Er zijn mensen die niet lunchen zoals er mensen zijn die niet geloven. De lunch is zodanig in het kantoorleven gepropt dat de kantoorslaaf niet meer zonder kan. De lunch is verworden tot een overbodige routine, even zinloos als het roken van een sigaret: het is tijdverspilling en slecht voor je lichaam. Toen ik in de horeca werkte lunchte ik nooit. Wakker worden, eten, werken, eten, zo zagen de dagen eruit.

Het gaat goed met Janice, ik draai er niet omheen. De carrière gaat goed en de seks gaat goed. Toen het slecht ging met Janice was ze mooier maar dat is persoonlijk. Lelijk is rudimentair onpersoonlijk en seks is beter dan fitness. Mensen zien er slecht uit bij problemen en goed naarmate er meer geld binnenkomt. Janice niet. Ik geef mijn mening voor een betere maar beter wordt het er niet op.
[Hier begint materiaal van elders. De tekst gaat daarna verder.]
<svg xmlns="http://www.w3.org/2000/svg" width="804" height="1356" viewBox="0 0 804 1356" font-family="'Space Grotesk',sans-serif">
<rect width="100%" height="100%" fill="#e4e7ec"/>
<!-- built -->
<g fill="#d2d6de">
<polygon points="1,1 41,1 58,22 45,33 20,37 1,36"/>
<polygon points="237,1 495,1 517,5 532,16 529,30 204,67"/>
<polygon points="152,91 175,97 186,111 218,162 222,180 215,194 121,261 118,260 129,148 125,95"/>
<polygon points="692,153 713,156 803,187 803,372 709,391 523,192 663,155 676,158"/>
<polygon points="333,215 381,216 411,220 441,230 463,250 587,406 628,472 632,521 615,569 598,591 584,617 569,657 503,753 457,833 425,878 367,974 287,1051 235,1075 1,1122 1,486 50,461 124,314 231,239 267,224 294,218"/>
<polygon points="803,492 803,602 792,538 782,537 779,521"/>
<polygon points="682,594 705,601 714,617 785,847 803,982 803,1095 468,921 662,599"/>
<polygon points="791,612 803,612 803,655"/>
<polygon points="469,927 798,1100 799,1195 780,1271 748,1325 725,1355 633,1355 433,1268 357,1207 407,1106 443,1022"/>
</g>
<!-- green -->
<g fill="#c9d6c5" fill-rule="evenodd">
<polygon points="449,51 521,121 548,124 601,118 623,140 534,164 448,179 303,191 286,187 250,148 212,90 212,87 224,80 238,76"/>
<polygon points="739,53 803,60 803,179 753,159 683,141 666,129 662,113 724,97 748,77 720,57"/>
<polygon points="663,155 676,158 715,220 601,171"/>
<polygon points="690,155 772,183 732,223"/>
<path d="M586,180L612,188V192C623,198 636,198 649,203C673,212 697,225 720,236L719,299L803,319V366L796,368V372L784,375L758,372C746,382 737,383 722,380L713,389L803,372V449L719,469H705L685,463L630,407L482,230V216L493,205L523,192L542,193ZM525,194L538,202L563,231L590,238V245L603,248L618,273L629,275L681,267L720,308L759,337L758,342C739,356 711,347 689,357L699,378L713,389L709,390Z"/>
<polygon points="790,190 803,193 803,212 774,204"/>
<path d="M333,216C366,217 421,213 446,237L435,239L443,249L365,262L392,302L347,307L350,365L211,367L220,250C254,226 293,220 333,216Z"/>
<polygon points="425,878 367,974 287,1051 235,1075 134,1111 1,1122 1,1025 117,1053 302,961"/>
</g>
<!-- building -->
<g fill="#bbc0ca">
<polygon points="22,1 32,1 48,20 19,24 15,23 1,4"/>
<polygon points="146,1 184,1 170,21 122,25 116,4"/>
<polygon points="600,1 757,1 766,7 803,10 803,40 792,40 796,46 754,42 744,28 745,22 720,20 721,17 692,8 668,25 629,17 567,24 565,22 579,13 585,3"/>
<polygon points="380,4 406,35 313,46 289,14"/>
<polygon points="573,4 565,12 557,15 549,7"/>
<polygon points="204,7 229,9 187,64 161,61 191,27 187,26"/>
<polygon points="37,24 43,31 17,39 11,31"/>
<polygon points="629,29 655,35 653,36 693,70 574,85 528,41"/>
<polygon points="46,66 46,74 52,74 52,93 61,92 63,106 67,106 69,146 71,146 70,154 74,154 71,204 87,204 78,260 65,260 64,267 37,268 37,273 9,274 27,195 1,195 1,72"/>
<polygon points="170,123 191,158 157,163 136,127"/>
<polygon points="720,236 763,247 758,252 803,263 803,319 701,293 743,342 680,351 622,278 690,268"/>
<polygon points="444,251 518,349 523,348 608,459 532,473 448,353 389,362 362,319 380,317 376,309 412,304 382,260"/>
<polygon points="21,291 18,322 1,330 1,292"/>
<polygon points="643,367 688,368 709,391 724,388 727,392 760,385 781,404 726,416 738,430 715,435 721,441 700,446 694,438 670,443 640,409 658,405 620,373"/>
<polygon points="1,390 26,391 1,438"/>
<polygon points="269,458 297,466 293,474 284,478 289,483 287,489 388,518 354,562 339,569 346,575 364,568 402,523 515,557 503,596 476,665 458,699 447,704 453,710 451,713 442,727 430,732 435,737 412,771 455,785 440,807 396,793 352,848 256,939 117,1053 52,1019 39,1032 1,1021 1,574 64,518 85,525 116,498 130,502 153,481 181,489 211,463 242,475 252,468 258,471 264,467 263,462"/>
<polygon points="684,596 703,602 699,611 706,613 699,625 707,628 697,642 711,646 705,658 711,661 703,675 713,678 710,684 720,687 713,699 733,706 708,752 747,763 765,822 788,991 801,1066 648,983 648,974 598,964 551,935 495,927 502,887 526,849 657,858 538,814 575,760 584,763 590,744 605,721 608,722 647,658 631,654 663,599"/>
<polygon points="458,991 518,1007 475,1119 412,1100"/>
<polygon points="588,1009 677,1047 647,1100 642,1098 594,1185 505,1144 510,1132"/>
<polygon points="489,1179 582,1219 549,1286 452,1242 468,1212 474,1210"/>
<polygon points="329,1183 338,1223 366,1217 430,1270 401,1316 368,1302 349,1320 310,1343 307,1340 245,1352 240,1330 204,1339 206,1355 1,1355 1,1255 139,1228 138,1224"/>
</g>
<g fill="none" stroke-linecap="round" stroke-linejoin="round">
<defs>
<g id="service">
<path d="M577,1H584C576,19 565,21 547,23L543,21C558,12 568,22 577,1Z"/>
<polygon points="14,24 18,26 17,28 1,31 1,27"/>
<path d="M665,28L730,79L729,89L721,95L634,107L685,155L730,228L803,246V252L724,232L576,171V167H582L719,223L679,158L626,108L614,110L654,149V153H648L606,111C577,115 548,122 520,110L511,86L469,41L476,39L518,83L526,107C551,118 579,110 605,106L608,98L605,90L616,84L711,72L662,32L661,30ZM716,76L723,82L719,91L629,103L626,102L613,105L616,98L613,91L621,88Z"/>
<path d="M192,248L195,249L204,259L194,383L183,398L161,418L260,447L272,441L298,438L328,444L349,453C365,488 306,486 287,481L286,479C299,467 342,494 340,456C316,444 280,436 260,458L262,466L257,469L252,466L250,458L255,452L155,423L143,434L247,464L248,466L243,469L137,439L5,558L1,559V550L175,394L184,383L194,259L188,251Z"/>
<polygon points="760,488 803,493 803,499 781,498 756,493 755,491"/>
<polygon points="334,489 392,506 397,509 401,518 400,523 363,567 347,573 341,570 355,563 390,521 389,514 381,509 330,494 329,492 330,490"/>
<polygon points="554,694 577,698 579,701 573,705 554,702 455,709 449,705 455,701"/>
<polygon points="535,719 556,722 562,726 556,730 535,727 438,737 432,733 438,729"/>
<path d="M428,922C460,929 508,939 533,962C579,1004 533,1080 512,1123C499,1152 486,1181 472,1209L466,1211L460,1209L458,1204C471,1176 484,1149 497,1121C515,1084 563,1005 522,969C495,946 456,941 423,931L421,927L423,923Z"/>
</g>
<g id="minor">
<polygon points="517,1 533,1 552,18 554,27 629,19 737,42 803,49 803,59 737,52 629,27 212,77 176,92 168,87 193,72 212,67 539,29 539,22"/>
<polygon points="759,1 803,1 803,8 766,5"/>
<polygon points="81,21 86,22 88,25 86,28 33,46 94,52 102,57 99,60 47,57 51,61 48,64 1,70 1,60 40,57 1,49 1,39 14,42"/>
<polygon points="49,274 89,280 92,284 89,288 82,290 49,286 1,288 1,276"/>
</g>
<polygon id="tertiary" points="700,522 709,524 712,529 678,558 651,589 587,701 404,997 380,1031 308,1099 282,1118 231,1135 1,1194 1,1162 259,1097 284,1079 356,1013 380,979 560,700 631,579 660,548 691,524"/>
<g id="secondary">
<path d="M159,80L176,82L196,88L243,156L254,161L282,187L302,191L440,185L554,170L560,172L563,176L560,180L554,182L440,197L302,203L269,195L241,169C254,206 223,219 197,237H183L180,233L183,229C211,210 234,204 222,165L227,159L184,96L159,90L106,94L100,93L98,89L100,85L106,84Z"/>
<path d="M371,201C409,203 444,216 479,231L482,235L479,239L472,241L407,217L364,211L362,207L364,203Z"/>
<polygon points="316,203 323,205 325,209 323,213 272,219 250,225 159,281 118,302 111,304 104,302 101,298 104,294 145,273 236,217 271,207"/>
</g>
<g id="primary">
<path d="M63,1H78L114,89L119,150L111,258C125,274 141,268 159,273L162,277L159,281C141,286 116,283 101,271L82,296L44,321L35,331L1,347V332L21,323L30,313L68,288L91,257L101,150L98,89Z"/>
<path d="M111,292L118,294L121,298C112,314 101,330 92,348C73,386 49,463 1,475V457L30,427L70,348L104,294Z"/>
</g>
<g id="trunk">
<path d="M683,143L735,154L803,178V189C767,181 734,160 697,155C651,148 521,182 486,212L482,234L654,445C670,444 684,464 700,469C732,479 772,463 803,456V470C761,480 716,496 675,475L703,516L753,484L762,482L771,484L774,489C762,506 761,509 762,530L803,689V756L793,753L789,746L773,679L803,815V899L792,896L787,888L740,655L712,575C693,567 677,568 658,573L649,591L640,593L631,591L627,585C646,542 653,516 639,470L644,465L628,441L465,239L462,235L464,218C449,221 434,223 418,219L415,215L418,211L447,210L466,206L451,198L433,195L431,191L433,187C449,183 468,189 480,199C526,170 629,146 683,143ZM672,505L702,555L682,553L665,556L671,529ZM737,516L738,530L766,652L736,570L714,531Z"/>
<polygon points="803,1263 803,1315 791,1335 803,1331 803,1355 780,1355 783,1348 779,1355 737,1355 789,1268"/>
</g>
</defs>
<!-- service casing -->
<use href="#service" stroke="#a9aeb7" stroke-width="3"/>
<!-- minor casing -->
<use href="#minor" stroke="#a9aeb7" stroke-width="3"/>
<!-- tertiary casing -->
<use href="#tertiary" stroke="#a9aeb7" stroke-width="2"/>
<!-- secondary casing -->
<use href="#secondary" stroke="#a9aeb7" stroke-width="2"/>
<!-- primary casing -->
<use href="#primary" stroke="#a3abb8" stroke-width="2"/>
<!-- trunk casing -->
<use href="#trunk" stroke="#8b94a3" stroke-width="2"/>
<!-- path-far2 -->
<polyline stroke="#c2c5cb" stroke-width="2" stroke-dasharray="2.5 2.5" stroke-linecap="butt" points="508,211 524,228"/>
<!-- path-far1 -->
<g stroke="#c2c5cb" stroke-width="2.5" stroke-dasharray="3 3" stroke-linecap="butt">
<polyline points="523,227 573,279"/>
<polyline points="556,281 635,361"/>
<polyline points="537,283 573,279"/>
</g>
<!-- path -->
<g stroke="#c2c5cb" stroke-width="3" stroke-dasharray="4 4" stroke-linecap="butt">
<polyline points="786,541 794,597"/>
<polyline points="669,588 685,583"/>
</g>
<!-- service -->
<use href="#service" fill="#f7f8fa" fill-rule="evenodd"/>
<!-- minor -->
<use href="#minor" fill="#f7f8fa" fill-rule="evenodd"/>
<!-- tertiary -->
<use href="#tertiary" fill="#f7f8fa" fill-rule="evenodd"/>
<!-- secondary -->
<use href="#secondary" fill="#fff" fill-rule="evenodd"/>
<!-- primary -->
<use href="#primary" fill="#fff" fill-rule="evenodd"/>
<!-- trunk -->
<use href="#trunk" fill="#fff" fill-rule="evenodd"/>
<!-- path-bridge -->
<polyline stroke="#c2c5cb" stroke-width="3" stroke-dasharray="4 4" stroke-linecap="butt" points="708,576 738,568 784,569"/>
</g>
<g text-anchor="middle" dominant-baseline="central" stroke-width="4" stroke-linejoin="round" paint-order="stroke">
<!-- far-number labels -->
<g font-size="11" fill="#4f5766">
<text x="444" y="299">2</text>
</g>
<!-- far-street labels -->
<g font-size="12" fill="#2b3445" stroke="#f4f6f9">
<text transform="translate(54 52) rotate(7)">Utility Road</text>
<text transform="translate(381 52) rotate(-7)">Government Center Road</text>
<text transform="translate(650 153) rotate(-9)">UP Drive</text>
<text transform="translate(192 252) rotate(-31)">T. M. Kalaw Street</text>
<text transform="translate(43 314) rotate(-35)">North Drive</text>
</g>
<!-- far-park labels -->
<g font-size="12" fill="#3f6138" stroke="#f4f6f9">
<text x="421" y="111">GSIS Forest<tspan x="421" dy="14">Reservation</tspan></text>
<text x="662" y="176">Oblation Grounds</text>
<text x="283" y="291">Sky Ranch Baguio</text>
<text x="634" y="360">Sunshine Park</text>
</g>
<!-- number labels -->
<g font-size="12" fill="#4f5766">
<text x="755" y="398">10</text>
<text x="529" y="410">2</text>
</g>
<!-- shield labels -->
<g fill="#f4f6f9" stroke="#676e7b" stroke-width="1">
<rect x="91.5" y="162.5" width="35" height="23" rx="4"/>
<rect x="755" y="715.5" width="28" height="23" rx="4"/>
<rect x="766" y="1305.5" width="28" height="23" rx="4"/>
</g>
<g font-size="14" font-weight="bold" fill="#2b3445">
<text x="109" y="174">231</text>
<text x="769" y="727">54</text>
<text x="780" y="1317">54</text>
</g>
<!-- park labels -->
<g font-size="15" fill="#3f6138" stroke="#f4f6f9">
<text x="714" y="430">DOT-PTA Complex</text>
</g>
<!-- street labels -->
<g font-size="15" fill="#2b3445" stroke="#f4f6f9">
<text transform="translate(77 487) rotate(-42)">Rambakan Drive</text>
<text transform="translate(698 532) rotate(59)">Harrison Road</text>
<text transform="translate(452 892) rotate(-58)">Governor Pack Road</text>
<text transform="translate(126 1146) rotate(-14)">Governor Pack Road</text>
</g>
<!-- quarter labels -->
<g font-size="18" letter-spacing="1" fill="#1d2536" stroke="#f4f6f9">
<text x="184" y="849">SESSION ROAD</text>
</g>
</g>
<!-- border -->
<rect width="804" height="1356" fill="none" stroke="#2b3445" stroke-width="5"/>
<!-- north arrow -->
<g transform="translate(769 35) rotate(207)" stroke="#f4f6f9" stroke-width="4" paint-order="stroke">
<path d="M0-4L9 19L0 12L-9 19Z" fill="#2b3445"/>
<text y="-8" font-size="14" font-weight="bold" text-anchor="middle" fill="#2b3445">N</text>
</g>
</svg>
Eenmaal genezen is er niet veel meer van over om naar huis te schrijven.

Het eerste wat ik deed toen ik op kantoor ging werken, was aankomen. En dan zeggen ze dat werken in de horeca ongezond is. Na twaalf jaar kan ik stellen dat het kantoorleven ongezonder is. Ik verlang terug naar de horeca zoals je terugverlangt naar een ex - tegen beter weten in bij gebrek aan beter.

Samen met Kamerplant kijk ik naar een misplaatste marketing look. Het jasje is het niet, de blouse is het niet en de pantalon is het niet. Het model dat Janice in haar haar heeft laten knippen laat zien hoezeer het is verpest. Wat is er mis met een spijkerbroek, een gebreid truitje en een dikke bos rossig haar? Uiterlijk is geen keuze, daarmee word je geboren, maar de aankleding kies je zelf. Het kantoorleven maakt zichtbaar meer kapot dan me lief is. Ik denk niet dat ik zonder bril het graf ga halen.

Het type omgeving is te beïnvloeden. Een fabriek, een kroeg of een ziekenhuis als omgeving is een keuze. Ze zijn verwisselbaar. Het is een misverstand te veronderstellen dat de mens verandert door zich te verplaatsen naar een andere omgeving. De perceptie wijzigt zoals alcohol dat doet, de mens blijft intrinsiek gelijk.

"Ze gaat weer trouwen," zegt Kamerplant.

Stel je wilt iemand de liefde verklaren. Het is zinvol dat op te schrijven. Zo word je gedwongen na te denken over de formulering, over de toonzetting, over de gevolgen. Of het tegenovergestelde is het geval: je maakt het uit. Ook dan heeft het zin om pen en papier te pakken. Want anders is de kans groot dat je een mes pakt, met alle bacteriële infectiegevolgen van dien.

De klimgeit wordt in de echt verbonden met haar nieuwe steenbok. Achtendertig wordt ze dit jaar, ruim op tijd voordat haar verval definitief inzet. Maar waarom moet er per se getrouwd worden? Waarom moet er een ring om de vinger? Trouwen is geen garantie dat hij zijn bokkenpootje niet in een - of andere - andere geitenkaas steekt. "Je hebt nog drie maanden de tijd om haar van mening te veranderen," zegt Kamerplant. Een vinger kan weer van de ring af.

Tientallen keren per dag wordt de mens geconfronteerd met keuzes. Kiezen tussen opruimen of weggooien, tussen onthouden of vergeten, tussen doorslikken of uitspugen. De vuilcontainer is een boekwinkel vol verhalen over toenadering en afwijzen, over ophitsen en afdanken, over afwateringsbuizen en spoorwegovergangen.

Janice beperkt zich en heerst. Dat kan ik van mezelf niet zeggen, ik lees al twintig jaar de Playboy niet meer. In het eerste hoofdstuk van de Opwindvogelkronieken van Haruki Murakami steekt een zestienjarige Japanse een sigaret op. Ze zegt: "Als je niks te doen hebt, vliegen je gedachten gauw een ontzettend eind weg - zo ver weg dat je ze niet meer goed kunt volgen."